**Description of the task:** Search the listing below for the line containing "渐进式 JavaScript 框架易学易用，性能出色，适用场景丰富的". From there through the line containing "一个基于 JavaScript 的开源可视化图表库", transcribe every line exactly, both ends included.

(Beginning of Material for this exercise)

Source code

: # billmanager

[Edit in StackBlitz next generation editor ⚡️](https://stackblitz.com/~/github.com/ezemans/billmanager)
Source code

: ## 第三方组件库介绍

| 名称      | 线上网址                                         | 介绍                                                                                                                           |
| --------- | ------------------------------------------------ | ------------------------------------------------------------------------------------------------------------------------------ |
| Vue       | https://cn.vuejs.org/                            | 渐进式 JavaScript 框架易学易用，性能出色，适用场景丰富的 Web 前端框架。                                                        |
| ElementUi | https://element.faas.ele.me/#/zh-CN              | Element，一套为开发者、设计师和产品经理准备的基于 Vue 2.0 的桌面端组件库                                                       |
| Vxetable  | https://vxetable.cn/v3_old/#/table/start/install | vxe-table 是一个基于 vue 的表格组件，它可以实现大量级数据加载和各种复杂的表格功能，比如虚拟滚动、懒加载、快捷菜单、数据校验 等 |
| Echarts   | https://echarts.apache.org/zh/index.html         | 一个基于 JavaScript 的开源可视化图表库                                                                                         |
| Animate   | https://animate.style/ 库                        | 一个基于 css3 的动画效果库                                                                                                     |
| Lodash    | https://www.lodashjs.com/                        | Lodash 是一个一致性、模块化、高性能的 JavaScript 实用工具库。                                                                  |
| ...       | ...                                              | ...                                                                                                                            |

(End of Material for this exercise)

**Answer to this problem:**
| Vue       | https://cn.vuejs.org/                            | 渐进式 JavaScript 框架易学易用，性能出色，适用场景丰富的 Web 前端框架。                                                        |
| ElementUi | https://element.faas.ele.me/#/zh-CN              | Element，一套为开发者、设计师和产品经理准备的基于 Vue 2.0 的桌面端组件库                                                       |
| Vxetable  | https://vxetable.cn/v3_old/#/table/start/install | vxe-table 是一个基于 vue 的表格组件，它可以实现大量级数据加载和各种复杂的表格功能，比如虚拟滚动、懒加载、快捷菜单、数据校验 等 |
| Echarts   | https://echarts.apache.org/zh/index.html         | 一个基于 JavaScript 的开源可视化图表库                                                                                         |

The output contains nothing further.